> **TASKS FOR THIS EXERCISE**
[1] Answer these from the passage about Kelly Drive:
(a) Which river does Kelly Drive run beside?
(b) From what language does the river's name loosely translate, and what does it mean?
(c) What did the son point to as they approached Boathouse Row?
[2] Extend the passage about Kelly Drive and Philadelphia beyond its final sentence, keeping its reflective first-person voice.

> **SUPPLIED PASSAGE**
++++++++

When we returned last summer for a week-long holiday, we drove along Kelly Drive, the road beside the Schuylkill River. I recalled the first week we moved to Philadelphia. I had said to Dave, “I hope I never get used to Kelly Drive.” The river’s name loosely translates from Dutch as “hidden river.” Rows of cherry trees in full bloom line the grassy banks of the rock-walled river; people of all colors exercise on the trail that runs alongside the river; the row teams are usually out practicing; the statue garden; and the imposing sycamore trees that garrison the river with their regally-ancient, peeling bark. Approaching Boathouse Row, I pointed out an area where we used to watch people dance on roller skates to music from a boom box. My son pointed to a scene from his own memory, “Look! That’s where we saw the dead dog floating in the river!” I never did get used to Philadelphia with its brokenness and beauty crowded together so close that the beauty was often hidden in its shadows.

++++++++

> **DATA SUPPLIED**
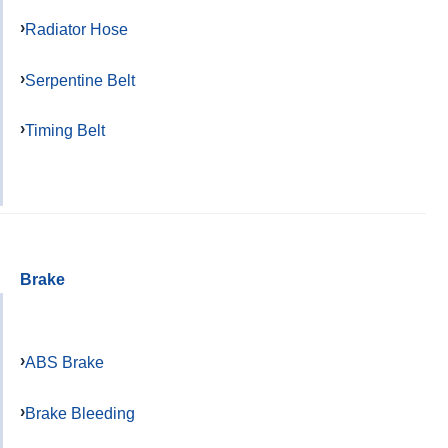
Radiator Hose
Serpentine Belt
Timing Belt
Brake
ABS Brake
Brake Bleeding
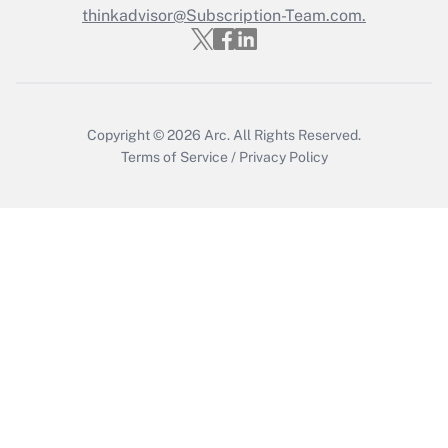
thinkadvisor@Subscription-Team.com.
Get Answer
Copyright © 2026
Arc.
All Rights Reserved.
Terms of Service
/
Privacy Policy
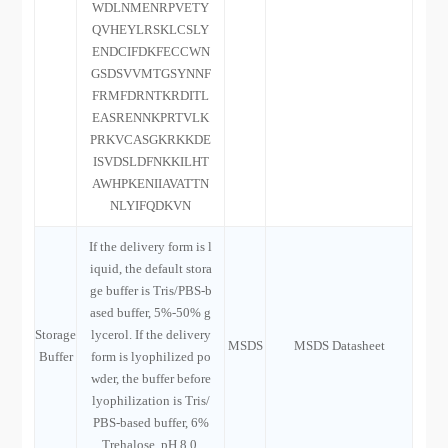
WDLNMENRPVETY
QVHEYLRSKLCSLY
ENDCIFDKFECCWN
GSDSVVMTGSYNNF
FRMFDRNTKRDITL
EASRENNKPRTVLK
PRKVCASGKRKKDE
ISVDSLDFNKKILHT
AWHPKENIIAVATTN
NLYIFQDKVN
If the delivery form is l
iquid, the default stora
ge buffer is Tris/PBS-b
ased buffer, 5%-50% g
Storage
lycerol. If the delivery
MSDS
MSDS Datasheet
Buffer
form is lyophilized po
wder, the buffer before
lyophilization is Tris/
PBS-based buffer, 6%
Trehalose, pH 8.0.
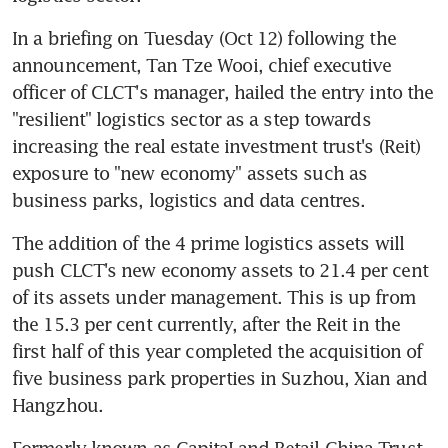
In a briefing on Tuesday (Oct 12) following the 
announcement, Tan Tze Wooi, chief executive 
officer of CLCT's manager, hailed the entry into the 
"resilient" logistics sector as a step towards 
increasing the real estate investment trust's (Reit) 
exposure to "new economy" assets such as 
business parks, logistics and data centres.
The addition of the 4 prime logistics assets will 
push CLCT's new economy assets to 21.4 per cent 
of its assets under management. This is up from 
the 15.3 per cent currently, after the Reit in the 
first half of this year completed the acquisition of 
five business park properties in Suzhou, Xian and 
Hangzhou.
Formerly known as CapitaLand Retail China Trust, 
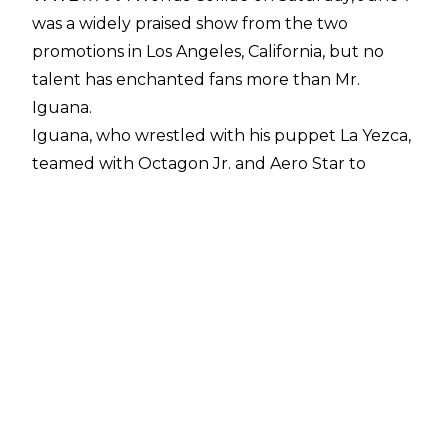
was a widely praised show from the two
promotions in Los Angeles, California, but no
talent has enchanted fans more than Mr.
Iguana.
Iguana, who wrestled with his puppet La Yezca,
teamed with Octagon Jr. and Aero Star to
defeat Dragon Lee, Cruz Del Toro, and Lince
Dorado. Such was the positive reception to
Iguana that
WWE booked him to appear in the
crowd at Money in the Bank at short notice
.
In an update on Mr. Iguana's WWE future, an
NXT source noted to
Fightful Select
that they
will be pushing for Iguana to make
appearances for the WWE brand. There have
also been talks about how to appropriately
merchandise Mr. Iguana, which has included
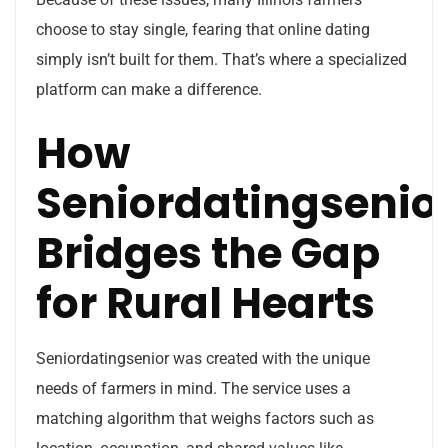
choose to stay single, fearing that online dating
simply isn’t built for them. That’s where a specialized
platform can make a difference.
How
Seniordatingsenio
Bridges the Gap
for Rural Hearts
Seniordatingsenior was created with the unique
needs of farmers in mind. The service uses a
matching algorithm that weighs factors such as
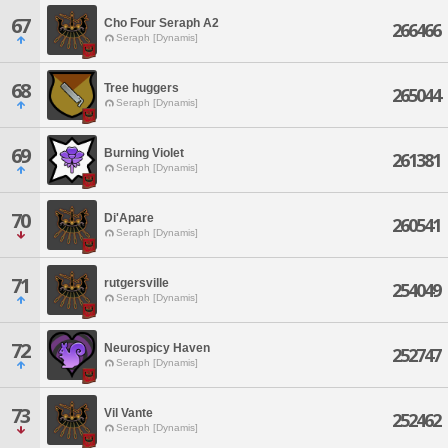
67
Cho Four Seraph A2
266466
Seraph [Dynamis]
68
Tree huggers
265044
Seraph [Dynamis]
69
Burning Violet
261381
Seraph [Dynamis]
70
Di'Apare
260541
Seraph [Dynamis]
71
rutgersville
254049
Seraph [Dynamis]
72
Neurospicy Haven
252747
Seraph [Dynamis]
73
Vil Vante
252462
Seraph [Dynamis]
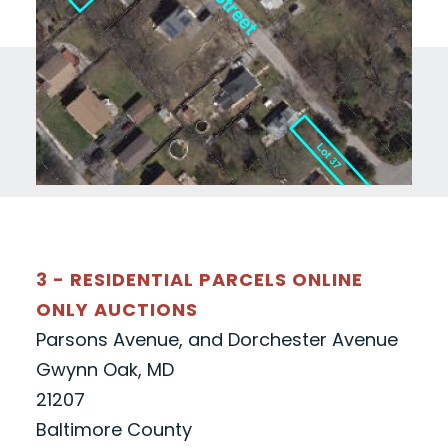
3 - RESIDENTIAL PARCELS ONLINE
ONLY AUCTIONS
Parsons Avenue, and Dorchester Avenue
Gwynn Oak, MD
21207
Baltimore County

++++++++

> **ACTIVITY ANSWERS**
[1]
(a) The Schuylkill River.
(b) Dutch; it means "hidden river."
(c) The spot where they saw the dead dog floating in the river.

[2]
When we moved away from Franklin, I said we’d never be able to return to such a small town with its small thoughts, but that was before I was so tired. I still wrestle with feeling like I sold out. I still don't know exactly how to live out the Isaiah 58 call in a small-town context. It's not as clear. The real dramatic, tension-filled moments of triumph or defeat are not as visible. Here, the beauty and affluence shadow the brokenness. Hidden underneath the honeysuckle bushes and the front porches, you’ll find racial and economic inequality. Behind the white picket fences and manicured lawns, an all-consuming fear is hushed with consumerism and gluttony.

Like the Schuylkill, the river running through the middle of Franklin is hidden. In fact, it’s been fairly neglected. Its name, the Harpeth, is said to have come from legendary outlaw brothers, Big Harp and Little Harp. Not quite the hidden gem that the Schuylkill River is in Philadelphia. Though they’d certainly feel the pull of free parking, most Philadelphians would hate living in Tennessee. The quiet, the syrupy greetings, the small town gossip, and the crickets would unnerve them. Yes, this shire has its own version of brokenness and adventure with which I must contend. But I love it. Franklin is my home.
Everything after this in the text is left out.